A Usiminas deverá
receber em meados de junho os recursos provenientes de aumento de capital no
valor de R$ 1 bilhão, aprovado ontem pelos acionistas da companhia mineira em
Assembleia Geral Extraordinária (AGE), realizada na capital mineira. O aporte,
que será feito por meio da emissão de 200 milhões de ações ordinárias, é esperado
como saída para a recomposição do caixa da empresa,... (continua)
afastando as pressões por
um pedido de recuperação judicial, e condição de um programa de renegociação
das dividas da siderúrgica em curso com bancos credores.
Os
acionistas têm prazo, agora, de um mês para fazer a subscrição das novas ações,
ao preço de R$ 5 por nova ação. Defensor da capitalização, o grupo japonês
Nippon Steel & Sumitomo, que compartilha com o ítalo-argentino
Ternium/Techint o controle da empresa, se comprometeu a subscrever as ações
ordinárias decorrentes tanto do exercício do seu direito de preferência quanto
de eventuais sobras, até o limite de R$ 1 bilhão. A aprovação do aumento de
capital era necessária para que as principais instituições financeiras credoras
da Usiminas congelassem a dívida da siderúrgica por 120 dias.
A
suspensão da cobrança foi acertada em 17 de março, quando oito bancos firmaram
com a empresa um instrumento legal chamado 'Acordo Standstill', que prevê a
suspensão da exigência de pagamento do montante principal dos débitos, assim
como o cumprimento de índices financeiros definidos em contratos.

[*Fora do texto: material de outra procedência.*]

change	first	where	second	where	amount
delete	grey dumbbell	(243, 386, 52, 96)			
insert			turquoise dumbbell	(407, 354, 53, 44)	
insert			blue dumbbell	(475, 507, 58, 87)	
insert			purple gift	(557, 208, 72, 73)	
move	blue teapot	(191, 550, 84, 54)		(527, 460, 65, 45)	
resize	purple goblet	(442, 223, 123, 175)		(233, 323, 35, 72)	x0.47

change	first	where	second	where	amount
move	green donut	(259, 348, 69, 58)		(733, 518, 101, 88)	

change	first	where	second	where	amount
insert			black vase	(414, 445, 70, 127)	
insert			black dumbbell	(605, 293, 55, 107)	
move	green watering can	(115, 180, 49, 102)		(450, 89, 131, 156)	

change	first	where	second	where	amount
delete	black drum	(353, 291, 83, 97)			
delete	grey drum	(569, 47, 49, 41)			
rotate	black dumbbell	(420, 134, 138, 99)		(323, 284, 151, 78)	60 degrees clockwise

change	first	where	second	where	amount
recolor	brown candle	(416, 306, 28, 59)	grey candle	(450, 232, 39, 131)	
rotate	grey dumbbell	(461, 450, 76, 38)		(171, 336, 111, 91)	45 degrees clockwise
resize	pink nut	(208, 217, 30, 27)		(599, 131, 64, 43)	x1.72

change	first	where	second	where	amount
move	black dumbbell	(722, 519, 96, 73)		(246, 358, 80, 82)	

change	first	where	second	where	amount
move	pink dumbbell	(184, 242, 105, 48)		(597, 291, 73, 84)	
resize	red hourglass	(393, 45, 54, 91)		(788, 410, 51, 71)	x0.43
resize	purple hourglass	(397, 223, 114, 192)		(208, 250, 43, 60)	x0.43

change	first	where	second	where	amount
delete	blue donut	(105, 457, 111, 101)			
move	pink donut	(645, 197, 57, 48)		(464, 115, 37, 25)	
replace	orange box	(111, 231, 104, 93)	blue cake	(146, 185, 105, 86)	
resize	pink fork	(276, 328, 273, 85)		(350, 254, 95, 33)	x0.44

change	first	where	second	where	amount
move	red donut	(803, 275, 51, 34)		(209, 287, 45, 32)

A Usiminas
deve quase R$ 8 bilhões, relativos, em boa parte, a um grande pacote de
investimentos – feitos entre 2008 e 2014.
Em nota
enviada ontem ao Estado de Minas, a diretoria da Usiminas informou estar
trabalhando “com foco em liquidez e credibilidade”, no processo de renegociação
de suas dívidas. “Paralelamente ao aporte aprovado em AGE na data de hoje
(ontem), a Usiminas está negociando a utilização de recursos em caixa da
subsidiária Mineração Usiminas e implantando um conjunto de medidas internas,
tais como: contenção de investimentos, controle do capital de giro, redução das
despesas gerais e administrativas, ajuste da capacidade produtiva à demanda do
mercado e busca por venda de ativos não estratégicos”, diz a nota.
Com base
no cronograma da operação esperado, os recursos deverão ingressar na companhia
em cerca de dois meses. O presidente do conselho de administração da companhia,
Marcelo Gasparino da Silva, disse ao EM que a aprovação do aporte de capital
foi uma grande vitória, em razão da presença de acionistas na AGE que
representam 82% do capital votante da Usiminas e 7,5% das ações preferenciais
de emissão da empresa. “Isso evidencia confiança de que a companhia, por meio
de seus administradores e corpo funcional, poderá reverter o cenário de crise
que vem afetando a Usiminas”, afirmou.
Fonte
próxima da siderúrgica ouvida pelo EM considerou, ontem, que a aprovação do
aumento de capital dá nova perspectiva à Usiminas, sob consenso dos acionistas,
inclusive os controladores Nippon Steel e Ternium, em conflito. “A partida foi
dada”, disse. Os atuais acionistas têm o direito de preferência resguardado
para a aquisição das novas ações a serem emitidas, fora do bloco de controle,
pelo prazo de 30 dias a contar da divulgação do “Aviso aos Acionistas”.